Falei desse jeito por desejar que compartilhes de minha maneira de pensar. O que me parece, é que tanto a grandeza em si mesma não deseja ser grande e pequena ao mesmo tempo, como a própria grandeza presente em nós não aceita jamais aceita a pequenez nem consente em ser ultrapassada. De duas uma terá de ser: ou ela foge e sai do caminho quando dela aproxima seu contrário, a pequenez, ou, com sua chegada, deixa de existir.
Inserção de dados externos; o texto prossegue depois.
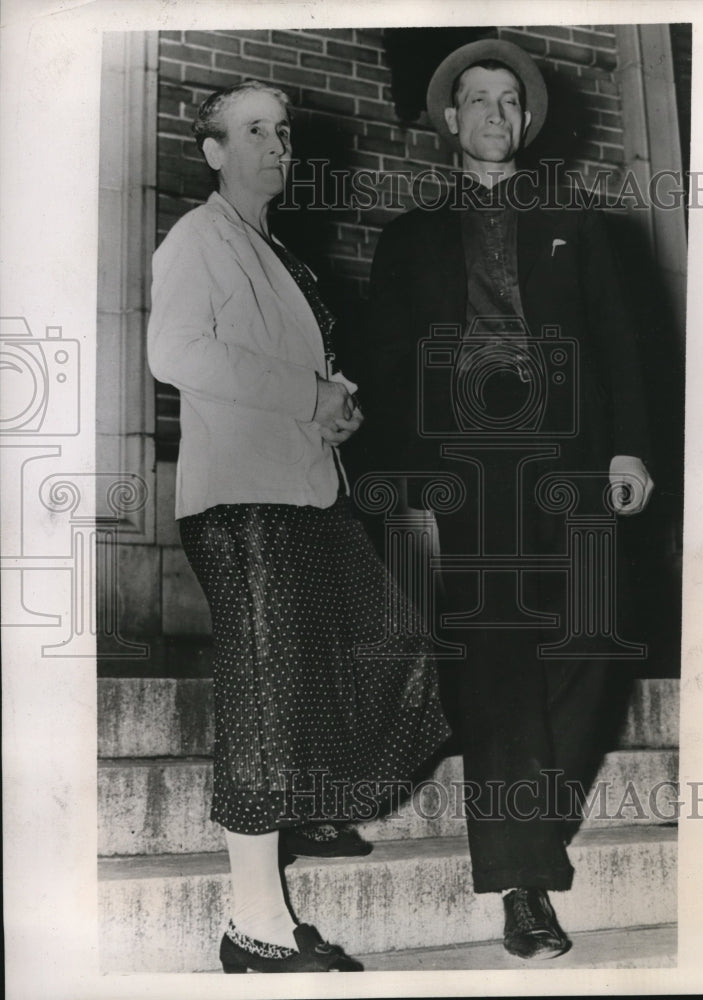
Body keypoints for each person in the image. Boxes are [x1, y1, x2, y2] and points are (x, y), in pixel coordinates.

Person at [147, 80, 450, 974]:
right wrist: (305, 395)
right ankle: (254, 926)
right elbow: (175, 351)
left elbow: (287, 368)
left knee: (395, 646)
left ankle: (314, 798)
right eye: (251, 132)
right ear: (211, 151)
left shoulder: (274, 249)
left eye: (281, 131)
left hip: (305, 491)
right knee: (264, 702)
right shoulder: (197, 237)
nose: (276, 145)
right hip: (243, 505)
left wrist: (333, 409)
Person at [362, 39, 654, 960]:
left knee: (585, 647)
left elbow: (619, 345)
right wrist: (403, 484)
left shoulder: (580, 222)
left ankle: (534, 824)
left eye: (507, 103)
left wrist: (630, 449)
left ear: (524, 122)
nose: (492, 116)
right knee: (495, 666)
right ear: (449, 119)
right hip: (467, 465)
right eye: (474, 101)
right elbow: (387, 365)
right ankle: (521, 878)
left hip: (570, 452)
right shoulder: (408, 237)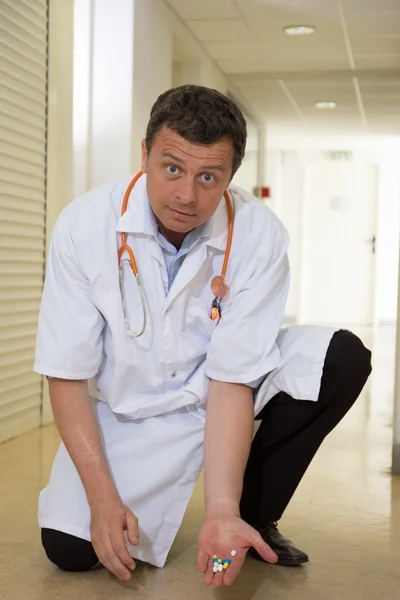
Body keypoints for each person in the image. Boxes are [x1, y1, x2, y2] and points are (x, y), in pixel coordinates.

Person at [34, 84, 372, 588]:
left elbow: (232, 378)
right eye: (172, 168)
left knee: (341, 358)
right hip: (130, 411)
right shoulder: (84, 226)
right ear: (144, 154)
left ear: (231, 178)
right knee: (71, 550)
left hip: (221, 390)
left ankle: (249, 517)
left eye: (208, 176)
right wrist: (103, 499)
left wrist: (220, 509)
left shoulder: (259, 235)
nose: (187, 195)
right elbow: (66, 371)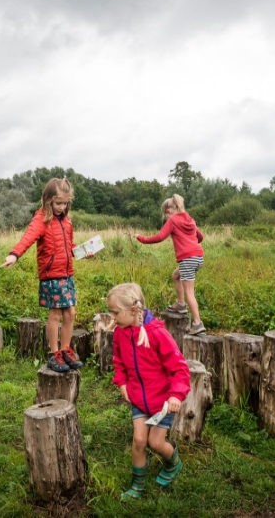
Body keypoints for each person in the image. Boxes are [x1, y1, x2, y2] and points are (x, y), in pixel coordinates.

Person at [107, 282, 191, 500]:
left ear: (133, 310)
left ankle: (173, 463)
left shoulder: (158, 334)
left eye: (115, 312)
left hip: (163, 402)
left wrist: (175, 395)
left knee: (155, 443)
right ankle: (138, 485)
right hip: (139, 399)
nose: (112, 317)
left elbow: (180, 369)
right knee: (139, 440)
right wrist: (122, 382)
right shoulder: (120, 333)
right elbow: (118, 361)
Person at [0, 178, 86, 373]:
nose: (61, 207)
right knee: (55, 314)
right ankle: (54, 353)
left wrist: (83, 252)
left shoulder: (67, 221)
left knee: (70, 313)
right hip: (51, 275)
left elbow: (70, 247)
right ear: (48, 200)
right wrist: (14, 254)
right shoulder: (41, 219)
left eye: (64, 203)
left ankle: (65, 351)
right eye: (58, 203)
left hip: (66, 274)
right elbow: (27, 238)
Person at [135, 194, 206, 335]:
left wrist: (141, 238)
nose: (166, 218)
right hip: (198, 256)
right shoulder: (189, 219)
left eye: (165, 215)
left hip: (188, 258)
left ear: (169, 211)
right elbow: (201, 237)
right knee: (176, 275)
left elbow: (160, 237)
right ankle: (180, 304)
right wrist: (191, 242)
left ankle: (197, 323)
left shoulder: (173, 220)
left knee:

O que de nenhum modo deseja, havendo admitido e recebido a pequenez, sem deixar de ser o que era, continuou sendo pequeno, ao passo que a grandeza, com ser grande, jamais consente em ser pequena. O mesmo vale para a pequenez em nós, que nunca se decide a tornar-se grande ou a ser isso mesmo, o que se também se dá com todos os contrários, enquanto cada um é o que é, recusam-se a tornar-se e ser ao mesmo tempo o seu contrário, retirando-se ou desaparecendo quando essa conjuntura se apresenta.

É exatamente assim que eu penso, observou Cebete.